### Provided records

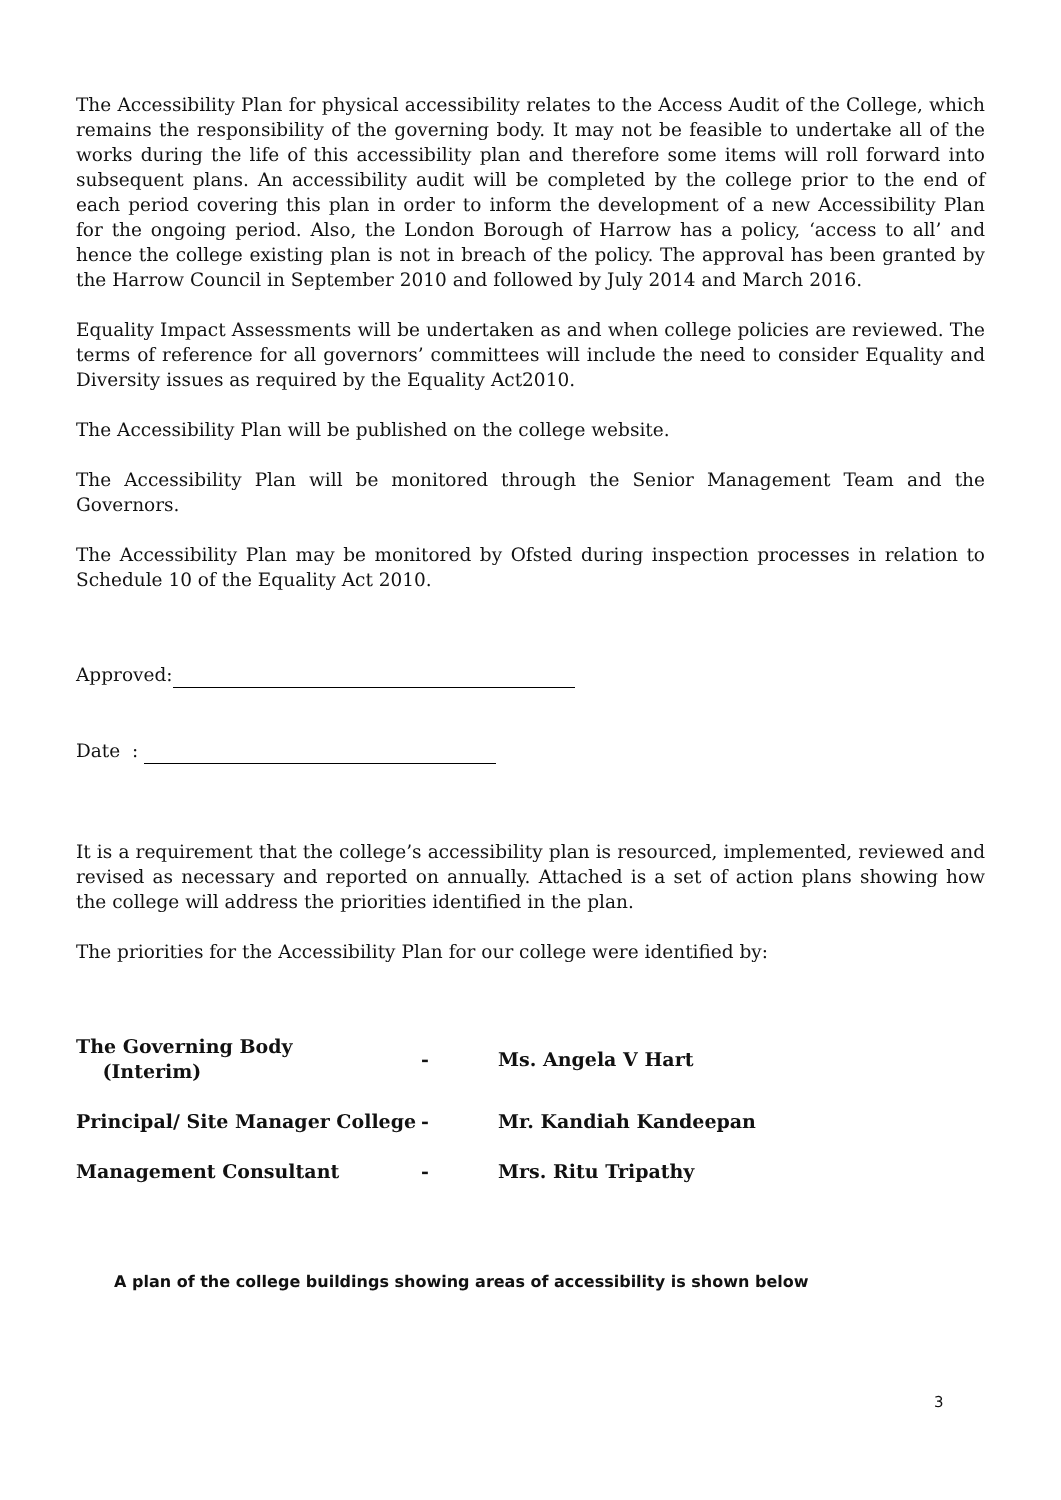The Accessibility Plan for physical accessibility relates to the Access Audit of the College, which remains the responsibility of the governing body. It may not be feasible to undertake all of the works during the life of this accessibility plan and therefore some items will roll forward into subsequent plans. An accessibility audit will be completed by the college prior to the end of each period covering this plan in order to inform the development of a new Accessibility Plan for the ongoing period. Also, the London Borough of Harrow has a policy, ‘access to all’ and hence the college existing plan is not in breach of the policy. The approval has been granted by the Harrow Council in September 2010 and followed by July 2014 and March 2016.
Equality Impact Assessments will be undertaken as and when college policies are reviewed. The terms of reference for all governors’ committees will include the need to consider Equality and Diversity issues as required by the Equality Act2010.
The Accessibility Plan will be published on the college website.
The Accessibility Plan will be monitored through the Senior Management Team and the Governors.
The Accessibility Plan may be monitored by Ofsted during inspection processes in relation to Schedule 10 of the Equality Act 2010.
Approved:
Date :
It is a requirement that the college’s accessibility plan is resourced, implemented, reviewed and revised as necessary and reported on annually. Attached is a set of action plans showing how the college will address the priorities identified in the plan.
The priorities for the Accessibility Plan for our college were identified by:
| The Governing Body (Interim) | - | Ms. Angela V Hart |
| Principal/ Site Manager College | - | Mr. Kandiah Kandeepan |
| Management Consultant | - | Mrs. Ritu Tripathy |
A plan of the college buildings showing areas of accessibility is shown below
3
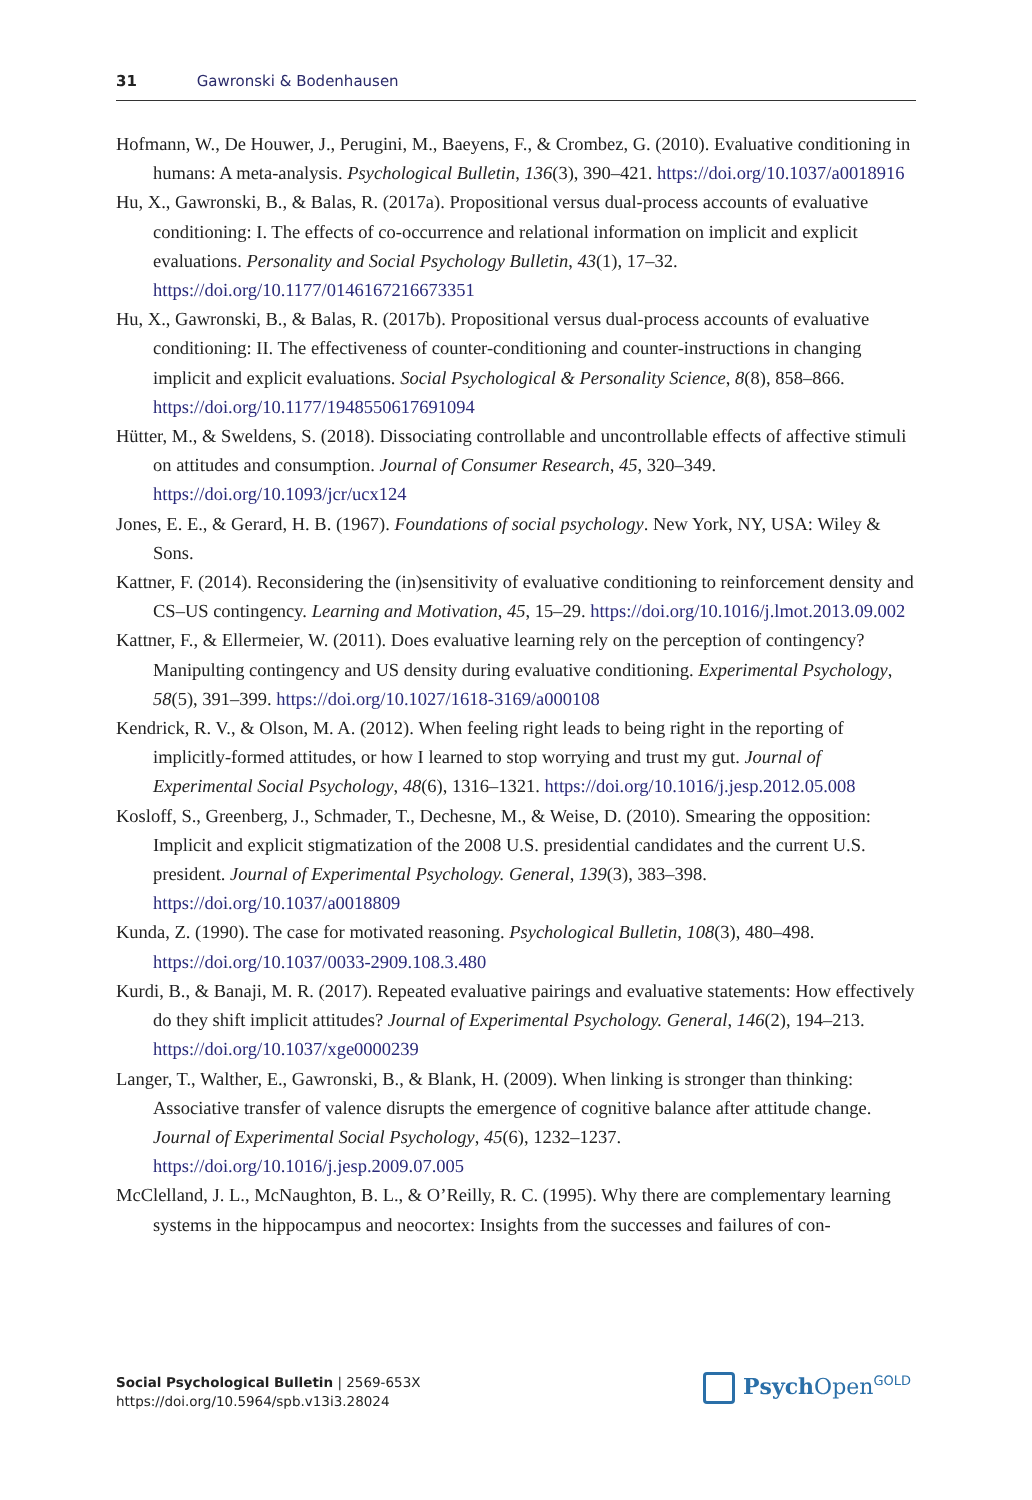31 Gawronski & Bodenhausen
Hofmann, W., De Houwer, J., Perugini, M., Baeyens, F., & Crombez, G. (2010). Evaluative conditioning in humans: A meta-analysis. Psychological Bulletin, 136(3), 390–421. https://doi.org/10.1037/a0018916
Hu, X., Gawronski, B., & Balas, R. (2017a). Propositional versus dual-process accounts of evaluative conditioning: I. The effects of co-occurrence and relational information on implicit and explicit evaluations. Personality and Social Psychology Bulletin, 43(1), 17–32. https://doi.org/10.1177/0146167216673351
Hu, X., Gawronski, B., & Balas, R. (2017b). Propositional versus dual-process accounts of evaluative conditioning: II. The effectiveness of counter-conditioning and counter-instructions in changing implicit and explicit evaluations. Social Psychological & Personality Science, 8(8), 858–866. https://doi.org/10.1177/1948550617691094
Hütter, M., & Sweldens, S. (2018). Dissociating controllable and uncontrollable effects of affective stimuli on attitudes and consumption. Journal of Consumer Research, 45, 320–349. https://doi.org/10.1093/jcr/ucx124
Jones, E. E., & Gerard, H. B. (1967). Foundations of social psychology. New York, NY, USA: Wiley & Sons.
Kattner, F. (2014). Reconsidering the (in)sensitivity of evaluative conditioning to reinforcement density and CS–US contingency. Learning and Motivation, 45, 15–29. https://doi.org/10.1016/j.lmot.2013.09.002
Kattner, F., & Ellermeier, W. (2011). Does evaluative learning rely on the perception of contingency? Manipulting contingency and US density during evaluative conditioning. Experimental Psychology, 58(5), 391–399. https://doi.org/10.1027/1618-3169/a000108
Kendrick, R. V., & Olson, M. A. (2012). When feeling right leads to being right in the reporting of implicitly-formed attitudes, or how I learned to stop worrying and trust my gut. Journal of Experimental Social Psychology, 48(6), 1316–1321. https://doi.org/10.1016/j.jesp.2012.05.008
Kosloff, S., Greenberg, J., Schmader, T., Dechesne, M., & Weise, D. (2010). Smearing the opposition: Implicit and explicit stigmatization of the 2008 U.S. presidential candidates and the current U.S. president. Journal of Experimental Psychology. General, 139(3), 383–398. https://doi.org/10.1037/a0018809
Kunda, Z. (1990). The case for motivated reasoning. Psychological Bulletin, 108(3), 480–498. https://doi.org/10.1037/0033-2909.108.3.480
Kurdi, B., & Banaji, M. R. (2017). Repeated evaluative pairings and evaluative statements: How effectively do they shift implicit attitudes? Journal of Experimental Psychology. General, 146(2), 194–213. https://doi.org/10.1037/xge0000239
Langer, T., Walther, E., Gawronski, B., & Blank, H. (2009). When linking is stronger than thinking: Associative transfer of valence disrupts the emergence of cognitive balance after attitude change. Journal of Experimental Social Psychology, 45(6), 1232–1237. https://doi.org/10.1016/j.jesp.2009.07.005
McClelland, J. L., McNaughton, B. L., & O’Reilly, R. C. (1995). Why there are complementary learning systems in the hippocampus and neocortex: Insights from the successes and failures of con-
Social Psychological Bulletin | 2569-653X
https://doi.org/10.5964/spb.v13i3.28024
Psych Open<sup>GOLD</sup>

### What this task involves
Could you retype all the entries exactly, skipping the pictures?

### Result below
The Accessibility Plan for physical accessibility relates to the Access Audit of the College, which remains the responsibility of the governing body. It may not be feasible to undertake all of the works during the life of this accessibility plan and therefore some items will roll forward into subsequent plans. An accessibility audit will be completed by the college prior to the end of each period covering this plan in order to inform the development of a new Accessibility Plan for the ongoing period. Also, the London Borough of Harrow has a policy, ‘access to all’ and hence the college existing plan is not in breach of the policy. The approval has been granted by the Harrow Council in September 2010 and followed by July 2014 and March 2016.
Equality Impact Assessments will be undertaken as and when college policies are reviewed. The terms of reference for all governors’ committees will include the need to consider Equality and Diversity issues as required by the Equality Act2010.
The Accessibility Plan will be published on the college website.
The Accessibility Plan will be monitored through the Senior Management Team and the Governors.
The Accessibility Plan may be monitored by Ofsted during inspection processes in relation to Schedule 10 of the Equality Act 2010.
Approved:
Date :
It is a requirement that the college’s accessibility plan is resourced, implemented, reviewed and revised as necessary and reported on annually. Attached is a set of action plans showing how the college will address the priorities identified in the plan.
The priorities for the Accessibility Plan for our college were identified by:
| The Governing Body (Interim) | - | Ms. Angela V Hart |
| Principal/ Site Manager College | - | Mr. Kandiah Kandeepan |
| Management Consultant | - | Mrs. Ritu Tripathy |
A plan of the college buildings showing areas of accessibility is shown below
3
31 Gawronski & Bodenhausen
Hofmann, W., De Houwer, J., Perugini, M., Baeyens, F., & Crombez, G. (2010). Evaluative conditioning in humans: A meta-analysis. Psychological Bulletin, 136(3), 390–421. https://doi.org/10.1037/a0018916
Hu, X., Gawronski, B., & Balas, R. (2017a). Propositional versus dual-process accounts of evaluative conditioning: I. The effects of co-occurrence and relational information on implicit and explicit evaluations. Personality and Social Psychology Bulletin, 43(1), 17–32. https://doi.org/10.1177/0146167216673351
Hu, X., Gawronski, B., & Balas, R. (2017b). Propositional versus dual-process accounts of evaluative conditioning: II. The effectiveness of counter-conditioning and counter-instructions in changing implicit and explicit evaluations. Social Psychological & Personality Science, 8(8), 858–866. https://doi.org/10.1177/1948550617691094
Hütter, M., & Sweldens, S. (2018). Dissociating controllable and uncontrollable effects of affective stimuli on attitudes and consumption. Journal of Consumer Research, 45, 320–349. https://doi.org/10.1093/jcr/ucx124
Jones, E. E., & Gerard, H. B. (1967). Foundations of social psychology. New York, NY, USA: Wiley & Sons.
Kattner, F. (2014). Reconsidering the (in)sensitivity of evaluative conditioning to reinforcement density and CS–US contingency. Learning and Motivation, 45, 15–29. https://doi.org/10.1016/j.lmot.2013.09.002
Kattner, F., & Ellermeier, W. (2011). Does evaluative learning rely on the perception of contingency? Manipulting contingency and US density during evaluative conditioning. Experimental Psychology, 58(5), 391–399. https://doi.org/10.1027/1618-3169/a000108
Kendrick, R. V., & Olson, M. A. (2012). When feeling right leads to being right in the reporting of implicitly-formed attitudes, or how I learned to stop worrying and trust my gut. Journal of Experimental Social Psychology, 48(6), 1316–1321. https://doi.org/10.1016/j.jesp.2012.05.008
Kosloff, S., Greenberg, J., Schmader, T., Dechesne, M., & Weise, D. (2010). Smearing the opposition: Implicit and explicit stigmatization of the 2008 U.S. presidential candidates and the current U.S. president. Journal of Experimental Psychology. General, 139(3), 383–398. https://doi.org/10.1037/a0018809
Kunda, Z. (1990). The case for motivated reasoning. Psychological Bulletin, 108(3), 480–498. https://doi.org/10.1037/0033-2909.108.3.480
Kurdi, B., & Banaji, M. R. (2017). Repeated evaluative pairings and evaluative statements: How effectively do they shift implicit attitudes? Journal of Experimental Psychology. General, 146(2), 194–213. https://doi.org/10.1037/xge0000239
Langer, T., Walther, E., Gawronski, B., & Blank, H. (2009). When linking is stronger than thinking: Associative transfer of valence disrupts the emergence of cognitive balance after attitude change. Journal of Experimental Social Psychology, 45(6), 1232–1237. https://doi.org/10.1016/j.jesp.2009.07.005
McClelland, J. L., McNaughton, B. L., & O’Reilly, R. C. (1995). Why there are complementary learning systems in the hippocampus and neocortex: Insights from the successes and failures of con-
Social Psychological Bulletin | 2569-653X
https://doi.org/10.5964/spb.v13i3.28024
Psych Open<sup>GOLD</sup>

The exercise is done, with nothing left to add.